=== Extracted text ===

Hi @butlerK, this behaviour is unfortunately entirely non-obvious. Currently, Brian’s correct behaviour would have been to raise an error, actually, since you cannot change the delays during a run… This is a feature that would be nice to have, but no one found the time to look into this in detail yet (see Delays as variables and the linked GitHub issue). The reason why this is not possible at the moment is that delays are translated into integer delays (i.e. timesteps) at a beginning of a simulation, and these values are used as the actual delays. As I mention in the discussion linked above, we did this to avoid repeatedly doing the “time delay” → “timestep delay” conversion, but I am not entirely sure whether this is actually saving any meaningful amount of time. If it isn’t, we could remove this optimization and would get delay plasticity for free! In the other discussion I mention the only possible workaround at the moment: use a “batch” approach where you simulate for a certain time and accumulate the delay changes in a variable, without actually changing the delays during the run. Then, update the actual delays based on that variable and continue the simulation. Given that the delay changes are probably small and need a while to sum up before they make a difference, this might not introduce a very big error.

=== Dataset excerpt ===

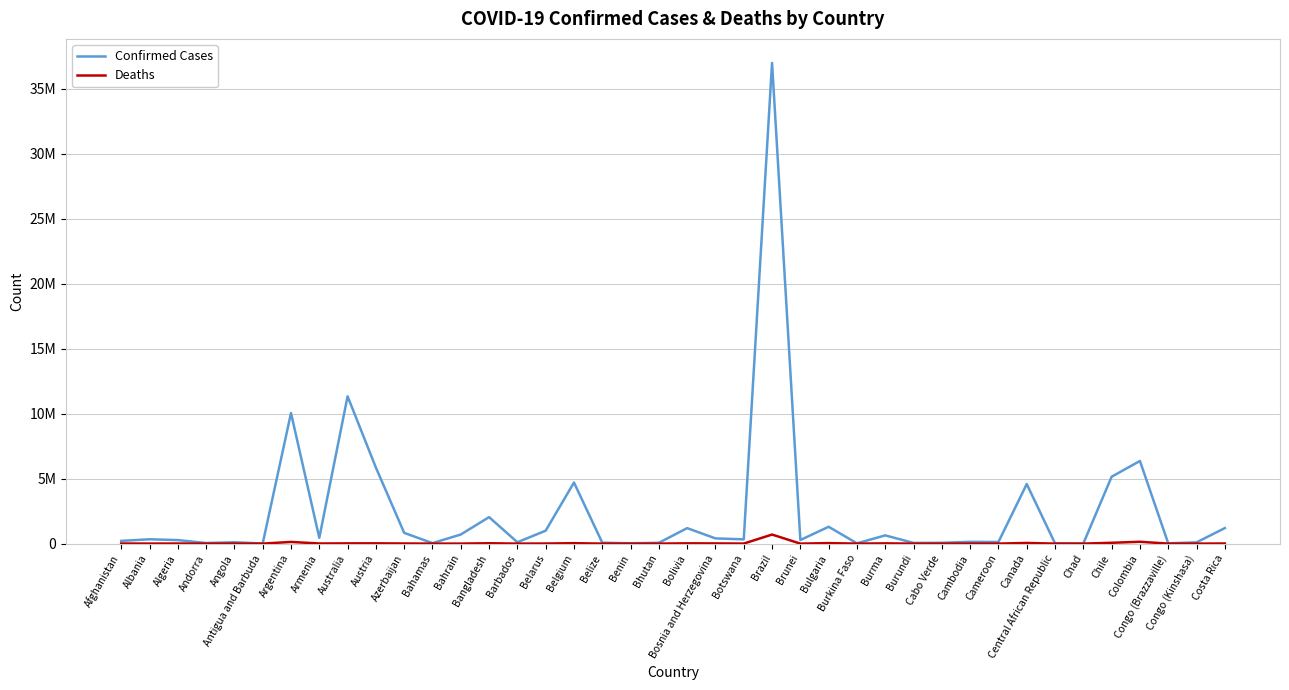

What are all the series names shown in the legend?

Confirmed Cases, Deaths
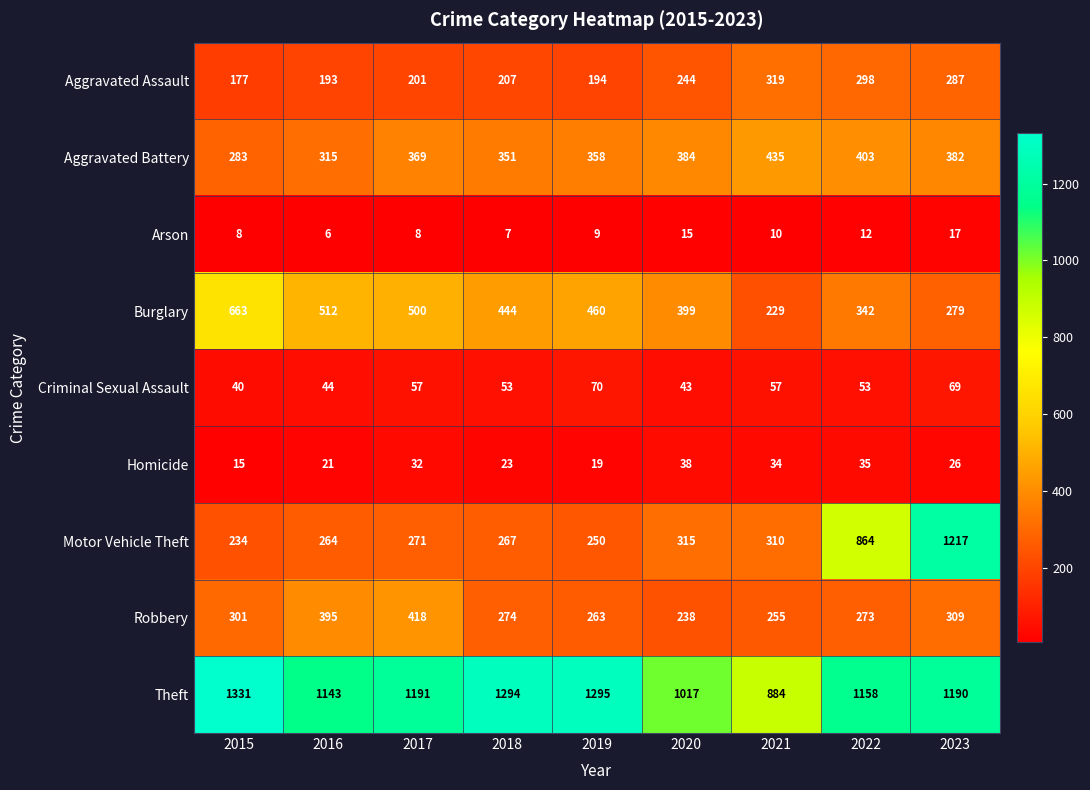

What is the total value across all series at 2023?

3776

===

> _The problem_: In the forum reply about changing synaptic delays in Brian, what are delays translated into at the beginning of a simulation?

> _Solution to this task_: Integer delays, that is, timesteps.